In her cups 

It's roasting day at Cafe Francisco.

If there is anything better than the smell of coffee brewing, it's the smell of coffee beans roasting. It begins as a slightly acidic tickling in the nostrils. Then, over the course of a half-hour or so, it swells to a chocolaty crescendo so complex it makes the nuttiest, earthiest, plumiest, jammiest wine you've ever sniffed seem plain as tap water.

It smells like a lifetime of wonderful mornings and leisurely afternoons. It smells like Café Francisco on a Tuesday night when 125 pounds of coffee beans are roasted in a gas-powered contraption that looks like a cross between a pot-bellied stove and a Rube Goldberg device. Large windows look in on the roasting room at the cafe so coffee junkies can watch while the beans are roasted, and, although the door to the roasting room remains closed, the intoxicating smell permeates. Visiting Café Francisco on roasting night is like taking your nose to a day spa.

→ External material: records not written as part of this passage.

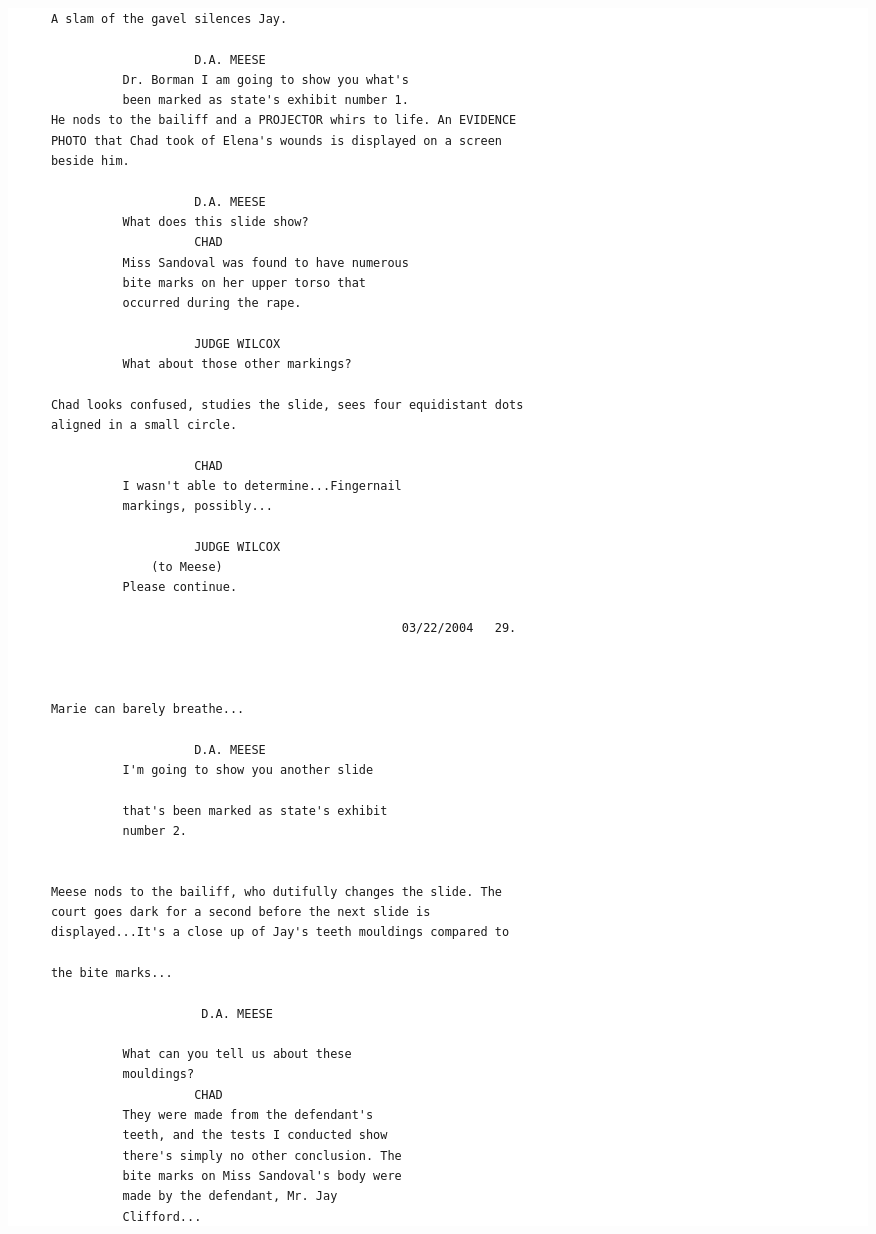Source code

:           A slam of the gavel silences Jay.
          
                              D.A. MEESE
                    Dr. Borman I am going to show you what's                   
                    been marked as state's exhibit number 1.                   
          He nods to the bailiff and a PROJECTOR whirs to life. An EVIDENCE
          PHOTO that Chad took of Elena's wounds is displayed on a screen
          beside him.
          
                              D.A. MEESE                                       
                    What does this slide show?                                 
                              CHAD
                    Miss Sandoval was found to have numerous
                    bite marks on her upper torso that
                    occurred during the rape.
          
                              JUDGE WILCOX
                    What about those other markings?
          
          Chad looks confused, studies the slide, sees four equidistant dots
          aligned in a small circle.
          
                              CHAD
                    I wasn't able to determine...Fingernail
                    markings, possibly...
          
                              JUDGE WILCOX
                        (to Meese)                                             
                    Please continue.
          
                                                           03/22/2004   29.
          
          
          
          Marie can barely breathe...
          
                              D.A. MEESE                                       
                    I'm going to show you another slide                        
                                                                               
                    that's been marked as state's exhibit
                    number 2.                                                  
          
                                                                               
          Meese nods to the bailiff, who dutifully changes the slide. The
          court goes dark for a second before the next slide is                
          displayed...It's a close up of Jay's teeth mouldings compared to     
                                                                               
          the bite marks...
          
                               D.A. MEESE                                      
                                                                               
                    What can you tell us about these
                    mouldings?                                                 
                              CHAD
                    They were made from the defendant's                        
                    teeth, and the tests I conducted show                      
                    there's simply no other conclusion. The
                    bite marks on Miss Sandoval's body were
                    made by the defendant, Mr. Jay
                    Clifford...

"When I went out to California, I was really stupid about a lot of things," says Café Francisco owner Julie Ray, a native Memphian who learned to sling the mud while living in San Francisco. "I thought Folgers coffee was it, you know?" she says, sifting through a white plastic tub of sage-green coffee beans that look like fat split peas. "I thought Folgers was the best you could get."

Ray was scrambling for temp work in San Francisco when she stumbled into the original Café Francisco. As it turned out, the owner needed someone to manage his books.

"I think the place was taking in something like $150 a day," Ray says. "And that's not good. There was so much money going into the business, but there was no business."

"One day I told [the owner] that I'd always dreamed of owning a little café, and he gave it to me," Ray says, still sounding surprised. It wasn't exactly a gift, but the conditions of the sale were sweet. But owning a failing coffee shop in a city of renowned coffee snobs was another matter.

"I didn't know what a latte was," Ray confesses. "I didn't know anything. Literally, the neighborhood taught us what we were doing when we took over. It was truly a community effort." Eventually, she learned the ins and outs of the latte thing, as well as a thing or two about roasting beans. In 2001, she brought her expertise back home and opened a second Café Francisco.

"The thing I like best about roasting our beans here," says Christen Sterling, Café Francisco's master roaster and chipper barrista, "is when people ask me about the coffee, I can really tell them about it." Sterling, like Ray, didn't know beans until she started pouring coffee for a living. Now she works the roaster like a pro.

"There are different kinds of roasters," she says. "It's sort of like ovens: Some people like electric, some people like gas." Sterling clearly prefers gas. She compares the difference to oven-roasted meats and barbecue. "With the electric roasters, you just pour in your beans and push a button," Sterling says. Not so with gas. The roaster is pre-heated to between 450 and 500 degrees, and samples are taken out regularly to check the color and aroma.

"And you have to listen for the popping," Sterling says, referring to the snap, crackle, and pop of coffee beans shedding their outer husks. "On lighter roasts, they may pop once," she says. "For the darker roasts [like Italian and French], they pop twice."

Café Francisco isn't the only place you can sample Ray and Sterling's work. The café supplies coffee to a dozen local restaurants, including Jarrett's, Ronnie Grisanti, Elfo's, Midtown Books, and Epicure.

"Now I'm a total coffee snob," Ray says. "And it's amazing to me that in America you can still get a cup of coffee for about a dollar." She runs through the difficulties of growing coffee: the sprouting, the raking, the picking of every bean. "You would think coffee would just be outrageous, a luxury. You would think it would be like oil."